We live close enough to the shul that I can go home in the middle during the aliyot. Then I come back for the big aliya when all the smaller children are called up together, and again I get tears in my eyes to see the continuation of Torah in the next generation. And the excitement of finishing the Torah - Chazak Chazak ve-Nitchazek - I shout with the whole congregation. Then right away we start Bereshit, saying some psukim aloud, as if we are partners in creation. I feel totally part of the minyan, and totally part of what's going on in shul. The whole experience is very uplifting for me.
I wish that you may find a significant way to find your own simcha on Simchat Torah.
With love,
Sharona
This is a late comment to your post about Simchat Torah. I missed it so I apologize for the untimeliness of it. I agree with you wholeheartedly and I share your feelings 100%. Although to tell the truth, when I was married and still had my family intact (meaning my late husbands side of the family)I was quite focused on familial stuff so it did not bother me quite as much. But, now, I am widowed and thus single and have no children at home. I went to shul in Baltimore for my first Simchat Torah in B'more, with high hopes for a meaningful chag. I could not have been more disappointed. I could/should have stayed home. There was NO POINT to my being there. I mentioned to Rabbi Silber that this is a problem and should be resolved. I am going to show him your post. I think the Rebbeim need to understand this.

Information –
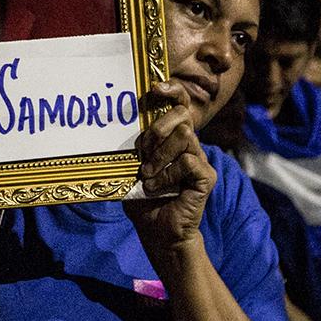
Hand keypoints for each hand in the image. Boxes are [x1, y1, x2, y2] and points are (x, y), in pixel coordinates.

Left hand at [124, 80, 216, 265]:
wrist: (158, 233)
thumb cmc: (143, 200)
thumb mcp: (132, 168)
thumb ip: (134, 147)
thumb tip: (114, 121)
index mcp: (173, 139)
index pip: (180, 104)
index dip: (172, 90)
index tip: (155, 87)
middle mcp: (189, 145)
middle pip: (182, 115)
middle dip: (158, 129)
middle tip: (143, 154)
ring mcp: (200, 160)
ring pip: (185, 136)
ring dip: (160, 155)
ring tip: (148, 175)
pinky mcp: (206, 177)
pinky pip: (188, 162)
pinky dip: (168, 174)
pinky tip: (157, 187)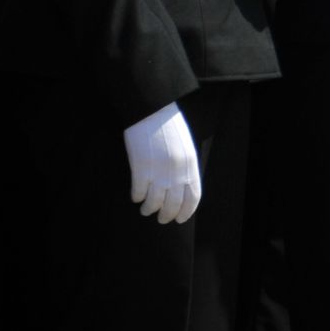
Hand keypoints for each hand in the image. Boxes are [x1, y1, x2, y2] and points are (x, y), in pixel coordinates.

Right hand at [123, 102, 201, 222]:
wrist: (152, 111)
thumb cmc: (169, 128)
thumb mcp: (186, 148)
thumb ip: (186, 168)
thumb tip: (182, 190)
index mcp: (191, 165)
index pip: (193, 197)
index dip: (186, 212)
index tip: (179, 219)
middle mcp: (177, 171)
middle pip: (172, 205)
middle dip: (166, 216)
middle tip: (161, 219)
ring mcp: (158, 171)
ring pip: (154, 203)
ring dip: (149, 209)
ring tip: (146, 210)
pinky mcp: (140, 168)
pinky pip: (138, 193)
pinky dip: (137, 198)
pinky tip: (136, 197)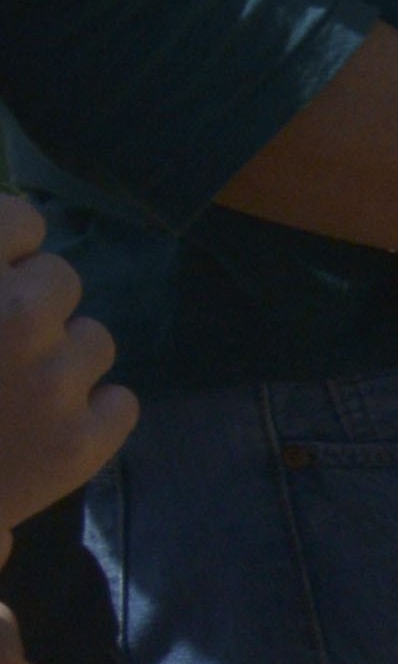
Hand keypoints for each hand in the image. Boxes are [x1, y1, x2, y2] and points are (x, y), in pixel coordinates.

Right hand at [0, 201, 130, 524]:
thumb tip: (7, 253)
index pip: (21, 220)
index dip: (6, 252)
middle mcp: (15, 316)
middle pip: (60, 279)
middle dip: (31, 309)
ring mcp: (51, 382)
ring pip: (94, 339)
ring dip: (59, 363)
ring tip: (6, 402)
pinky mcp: (79, 444)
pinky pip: (119, 402)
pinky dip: (89, 418)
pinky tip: (37, 436)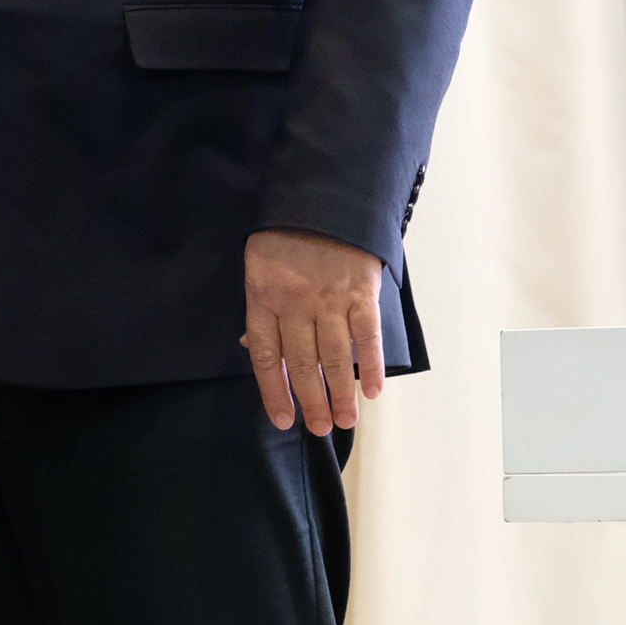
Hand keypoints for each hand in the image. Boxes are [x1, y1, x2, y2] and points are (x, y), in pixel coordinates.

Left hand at [243, 228, 386, 435]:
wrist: (325, 195)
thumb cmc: (287, 235)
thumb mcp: (259, 267)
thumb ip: (261, 308)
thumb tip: (253, 349)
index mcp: (264, 296)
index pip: (265, 355)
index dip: (273, 391)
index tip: (283, 420)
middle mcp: (296, 303)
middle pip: (302, 363)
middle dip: (312, 401)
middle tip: (321, 429)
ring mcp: (330, 298)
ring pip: (334, 357)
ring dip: (341, 394)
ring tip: (345, 420)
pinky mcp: (361, 291)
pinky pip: (367, 336)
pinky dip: (371, 366)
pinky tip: (372, 391)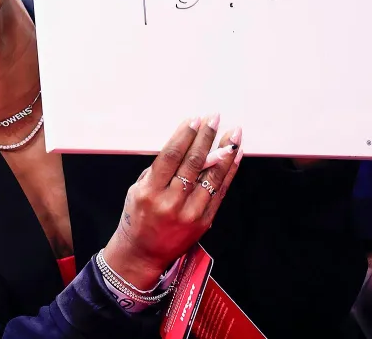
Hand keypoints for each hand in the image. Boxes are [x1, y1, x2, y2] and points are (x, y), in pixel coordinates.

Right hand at [103, 115, 243, 288]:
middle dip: (206, 138)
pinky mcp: (204, 221)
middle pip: (193, 163)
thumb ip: (158, 171)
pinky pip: (220, 192)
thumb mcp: (137, 190)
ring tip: (233, 133)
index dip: (184, 136)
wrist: (143, 252)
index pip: (171, 157)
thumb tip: (186, 147)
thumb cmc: (137, 217)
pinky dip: (229, 172)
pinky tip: (235, 156)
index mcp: (149, 191)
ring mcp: (190, 213)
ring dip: (224, 152)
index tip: (194, 120)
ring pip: (211, 176)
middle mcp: (171, 202)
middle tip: (215, 118)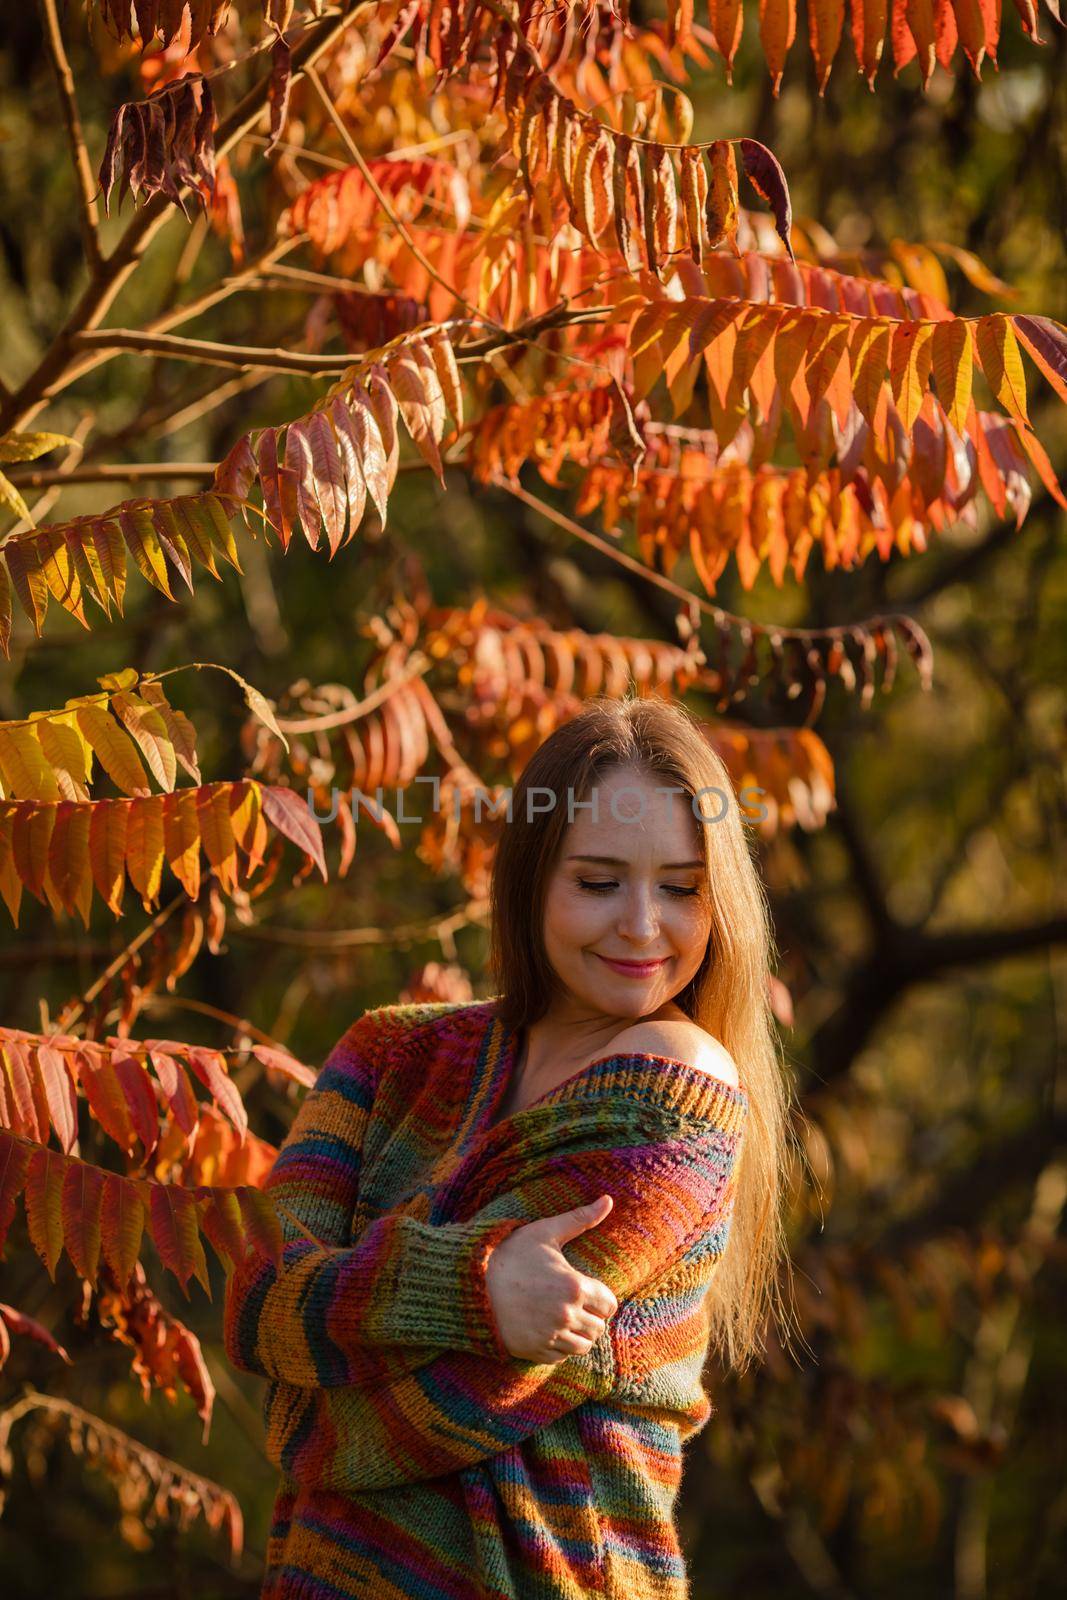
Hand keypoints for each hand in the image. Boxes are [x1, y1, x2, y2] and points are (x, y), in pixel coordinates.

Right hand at [484, 1194, 619, 1363]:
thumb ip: (580, 1218)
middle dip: (591, 1317)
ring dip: (578, 1334)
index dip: (601, 1299)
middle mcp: (566, 1314)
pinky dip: (559, 1347)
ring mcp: (550, 1335)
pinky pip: (560, 1357)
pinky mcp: (534, 1351)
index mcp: (574, 1286)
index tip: (589, 1293)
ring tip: (564, 1319)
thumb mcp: (545, 1232)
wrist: (472, 1281)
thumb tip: (608, 1200)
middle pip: (598, 1328)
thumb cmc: (510, 1253)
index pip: (609, 1305)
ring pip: (582, 1346)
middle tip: (575, 1305)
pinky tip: (548, 1330)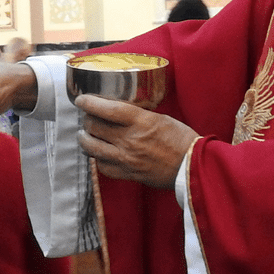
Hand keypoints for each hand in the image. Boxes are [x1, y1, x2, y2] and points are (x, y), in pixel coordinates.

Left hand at [75, 94, 198, 188]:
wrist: (192, 166)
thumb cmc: (181, 140)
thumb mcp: (161, 118)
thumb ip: (138, 115)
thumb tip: (117, 111)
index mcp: (141, 122)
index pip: (107, 109)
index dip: (90, 103)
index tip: (81, 100)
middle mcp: (130, 140)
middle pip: (95, 127)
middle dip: (87, 120)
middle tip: (87, 117)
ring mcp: (127, 159)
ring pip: (93, 148)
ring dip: (85, 139)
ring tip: (85, 135)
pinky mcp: (128, 174)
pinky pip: (103, 167)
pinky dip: (97, 158)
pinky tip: (99, 154)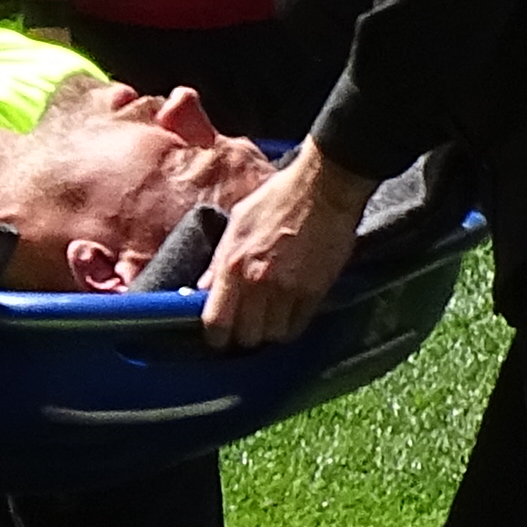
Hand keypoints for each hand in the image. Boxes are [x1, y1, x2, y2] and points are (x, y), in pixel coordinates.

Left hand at [198, 143, 368, 348]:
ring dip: (269, 332)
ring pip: (273, 335)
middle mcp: (258, 282)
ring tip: (268, 321)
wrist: (323, 189)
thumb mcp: (238, 222)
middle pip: (246, 336)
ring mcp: (289, 289)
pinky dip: (292, 325)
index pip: (216, 321)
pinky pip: (299, 325)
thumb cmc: (277, 199)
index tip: (218, 337)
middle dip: (243, 336)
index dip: (215, 337)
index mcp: (233, 264)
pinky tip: (289, 314)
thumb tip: (203, 289)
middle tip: (246, 328)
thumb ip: (220, 260)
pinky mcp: (316, 290)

Assigned task – In the Simchat Torah text above, what phrase does the writer shout with the whole congregation when the Torah is finished?

Task output – Chazak Chazak ve-Nitchazek